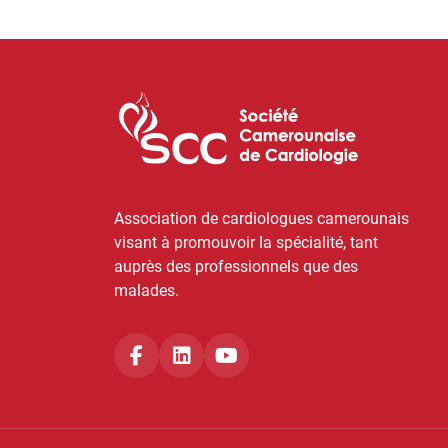
Association de cardiologues camerounais
visant à promouvoir la spécialité, tant
auprès des professionnels que des
malades.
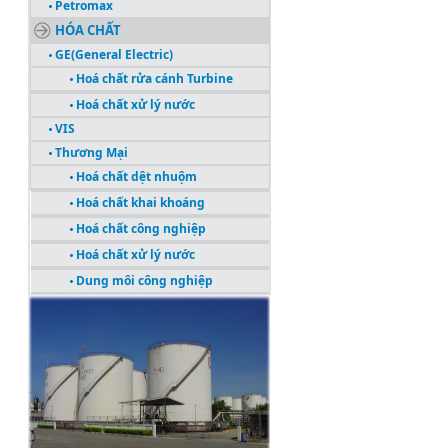
Petromax
HÓA CHẤT
GE(General Electric)
Hoá chất rửa cánh Turbine
Hoá chất xử lý nước
VIS
Thương Mại
Hoá chất dệt nhuộm
Hoá chất khai khoáng
Hoá chất công nghiệp
Hoá chất xử lý nước
Dung môi công nghiệp
CÔNG TRÌNH TIÊU BIỂU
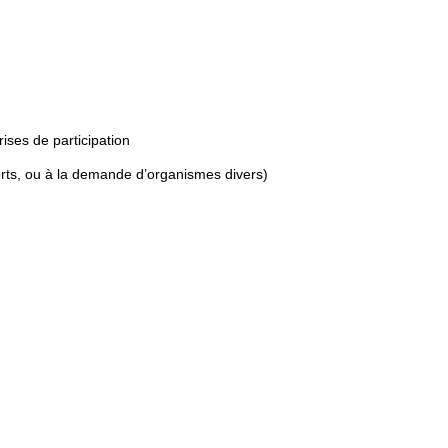
ises de participation
ports, ou à la demande d’organismes divers)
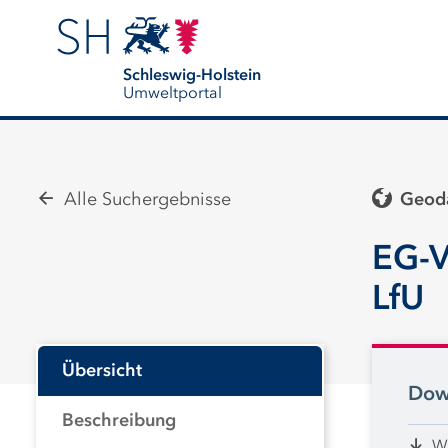
Schleswig-Holstein
Umweltportal
Alle Suchergebnisse
Geoda
EG-V
LfU
Übersicht
Dow
Beschreibung
W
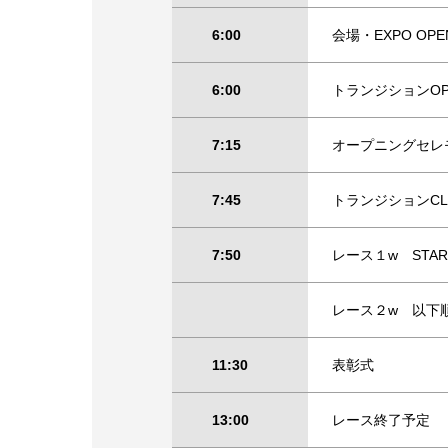
6:00
会場・EXPO OPE
6:00
トランジションOP
7:15
オープニングセレ
7:45
トランジションCL
7:50
レース１w S
レース２w 以
11:30
表彰式
13:00
レース終了予定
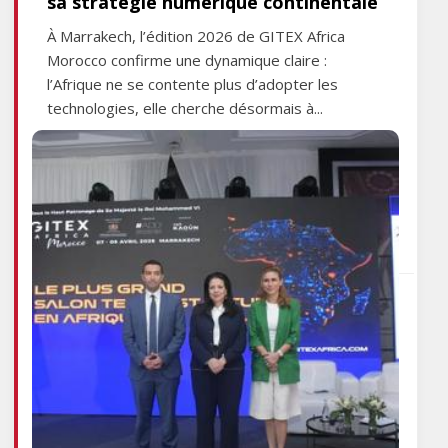
sa stratégie numérique continentale
À Marrakech, l’édition 2026 de GITEX Africa
Morocco confirme une dynamique claire :
l’Afrique ne se contente plus d’adopter les
technologies, elle cherche désormais à...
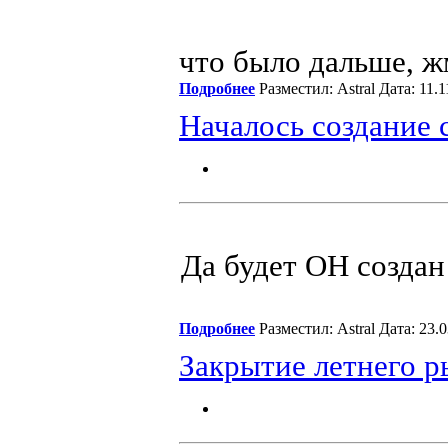
что было дальше, ж
Подробнее
Разместил: Astral Дата: 11.
Началось создание 
Да будет ОН создан
Подробнее
Разместил: Astral Дата: 23
Закрытие летнего р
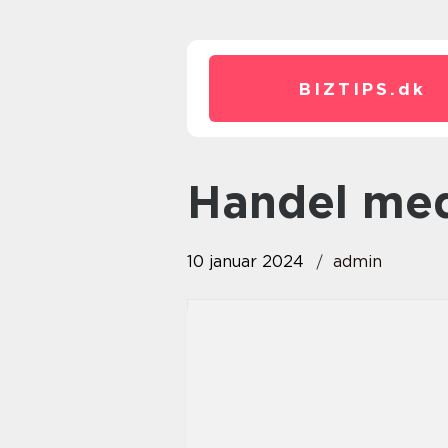
BIZTIPS.
dk
handel me
10 januar 2024
admin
· · · · ·
▶ What is being asked
Starting at the line with "Schleswig-Holstein" and running through the end of the records, give those lines as a numbered list. Skip blank lines and leave out the picture markers.

▶ Solution to the exercise
1. Schleswig-Holstein
2. Umweltportal
3. Alle Suchergebnisse
4. Geoda
5. EG-V
6. LfU
7. Übersicht
8. Dow
9. Beschreibung
10. W
11. 6:00
12. 会場・EXPO OPE
13. 6:00
14. トランジションOP
15. 7:15
16. オープニングセレ
17. 7:45
18. トランジションCL
19. 7:50
20. レース１w S
21. レース２w 以
22. 11:30
23. 表彰式
24. 13:00
25. レース終了予定
26. sa stratégie numérique continentale
27. À Marrakech, l’édition 2026 de GITEX Africa
28. Morocco confirme une dynamique claire :
29. l’Afrique ne se contente plus d’adopter les
30. technologies, elle cherche désormais à...
31. что было дальше, ж
32. Подробнее
33. Разместил: Astral Дата: 11.
34. Началось создание 
35. Да будет ОН создан
36. Подробнее
37. Разместил: Astral Дата: 23
38. Закрытие летнего р
39. BIZTIPS.
40. dk
41. handel me
42. 10 januar 2024
43. admin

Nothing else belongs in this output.